With one major mixed-use building project underway in Flushing and another to start next year, developer Michael Meyer sees more than bricks and mortar. He envisions major improvements that will allow the city to provide needed services to the community.
Meyer, president of TDC Development, sat in his 12th floor office overlooking Municipal Parking Lot 1 that will become his firm’s Flushing Commons project next year, and discussed future plans with the Queens Chronicle last week.
TDC Development is part of the F & T Group, founded by Michael Lee and Sunny Chiu, who moved here from Taiwan in the 1980s and have been instrumental in changing the downtown landscape of Flushing. The company occupies the entire 12th floor of Queens Crossing, a building the firm constructed four years ago on Main Street and 138th Street.
Meyer is now overseeing One Fulton Square, a mixed-use project that will add another hotel to the downtown area, and Flushing Commons, the $850 million plan to replace the muni lot with 620 condos, retail and commercial space, a YMCA, a public green and 1,600 underground parking spaces.

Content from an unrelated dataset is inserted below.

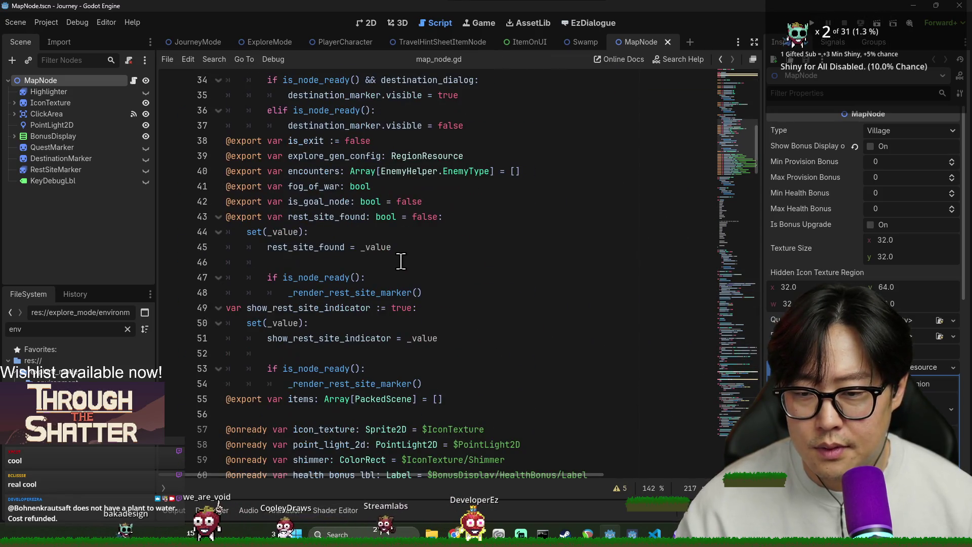
left_click_drag(757, 158, 749, 442)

Construction is already underway for the $125 million One Fulton Square that will have three entrances: one on Prince Street, one on 39th Avenue and one on Roosevelt Avenue. There will be two main towers, one a nine-story Hyatt Place hotel with 168 rooms and shops, and the other a 12-story building that will have 43 furnished condos, shops and underground parking for 299 cars.
The project is expected to take three years to complete and is being built on the site of a former parking lot owned by TDC.

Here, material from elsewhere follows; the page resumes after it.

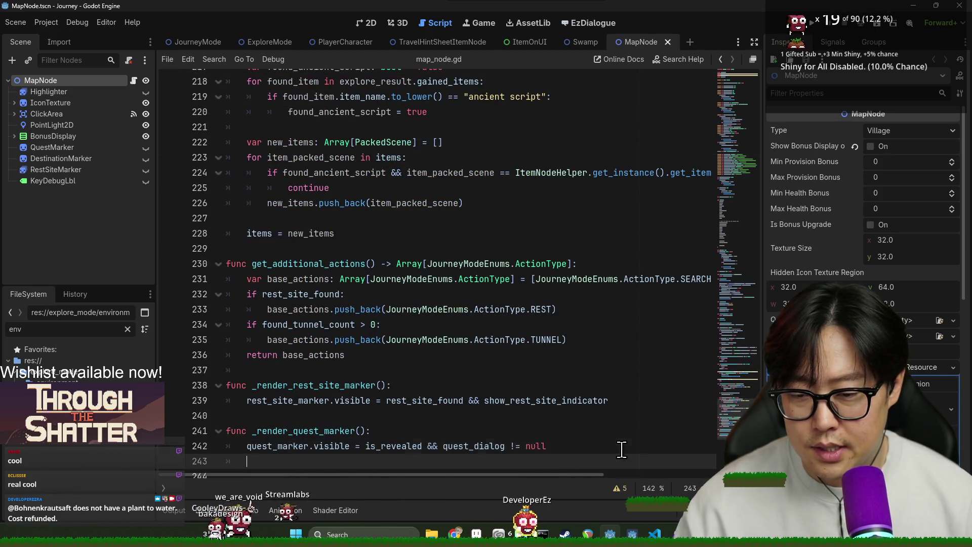
type("func on_")
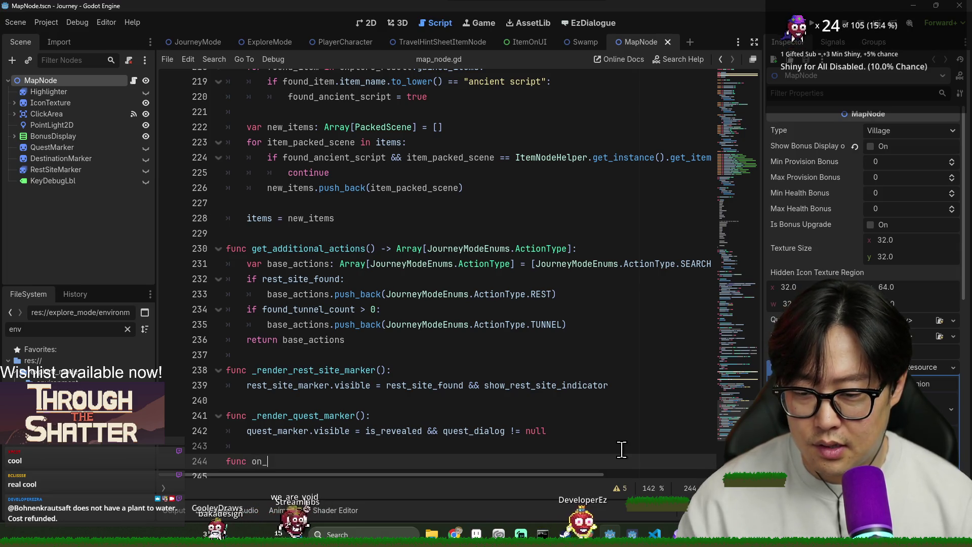
type("load():")
key("Return")
type("as")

Start-up on Flushing Commons is more problematic. Although the city gave TDC the go-ahead last July to redevelop the parking lot site, Meyer said the firm is looking to have all the necessary financing in place first. “The market is weak now,” he said. “We are focusing on bringing capital from China.”
He hopes work can begin in a year. About six months to a year after that, TDC will raze its Flushing Mall on 39th Avenue to make way for interim parking during construction of Flushing Commons. The developer said it’s too early to know how the mall site will be used following completion of Flushing Commons.
TDC was also one of two finalists in the city’s plan to redevelop the 60-acre Willets Point area several years ago, but now the city is dividing the project into three phases and is again seeking requests for proposals from developers, which are due in August.
“It’s not fair,” Meyer said. “We spent $500,000 on the first proposal, but we have to start again.”
However, since his firm is so familiar with the site, Meyer believes TDC is ready for the challenge. “There may be a lot of interest and submissions, but I question whether there’ll be many teams capable of pulling off such a challenging large-scale project with a plan that can be truly feasible in the marketplace,” he said.
The developer understands the city’s lack of speed in proceeding with the controversial project, with some Willets Point business owners opposing the use of eminent domain. “It’s understandable why it’s taking so long with the environmental remediation, not having full control of the land, huge infrastructure costs and a collapsed real estate market,” Meyer said. “The city is in a tough situation.”
Despite possible lawsuits by those opposing the project, Meyer believes the project will move ahead. “It will ultimately be done,” he said. “Look how long it took to get the Flushing Commons project approved — six years.”
The developer acknowledged that Willets Point is a more difficult site. “The city will prevail, but it will take time and money,” Meyer said.
He noted the city has announced that it will begin infrastructure improvements after the baseball season is over. Phase 1 of the project is located off 126th Street, across from Citi Field.
A developer for Willets Point will be selected in early 2012 and by 2013 the city expects to have approval for site work and for construction to begin in 2014.
Meyer believes Willets Point is valuable land and that there are more beneficial uses for the community than what is located there now, which is primarily car parts stores and junkyards. “It’s part of the evolution of cities,” he said. “It’s how cities grow.”
Projects like Willets Point and Flushing Commons “are major improvements to the area,” Meyer said. “They increase land values and bring in taxes for the city to provide services.”
He said such developments act as economic catalysts by increasing jobs and creating wealth.
Meyer added that Flushing is tied to the global economy. “In the past, we didn’t have to worry about the economy. But today we have to compete. The city can’t slip behind,” he said.
Meyer has headed TDC for almost six years and lives in Westchester, but that may change when Flushing Commons is completed. “The condos are going to be so beautiful, I’m thinking of moving there,” he said.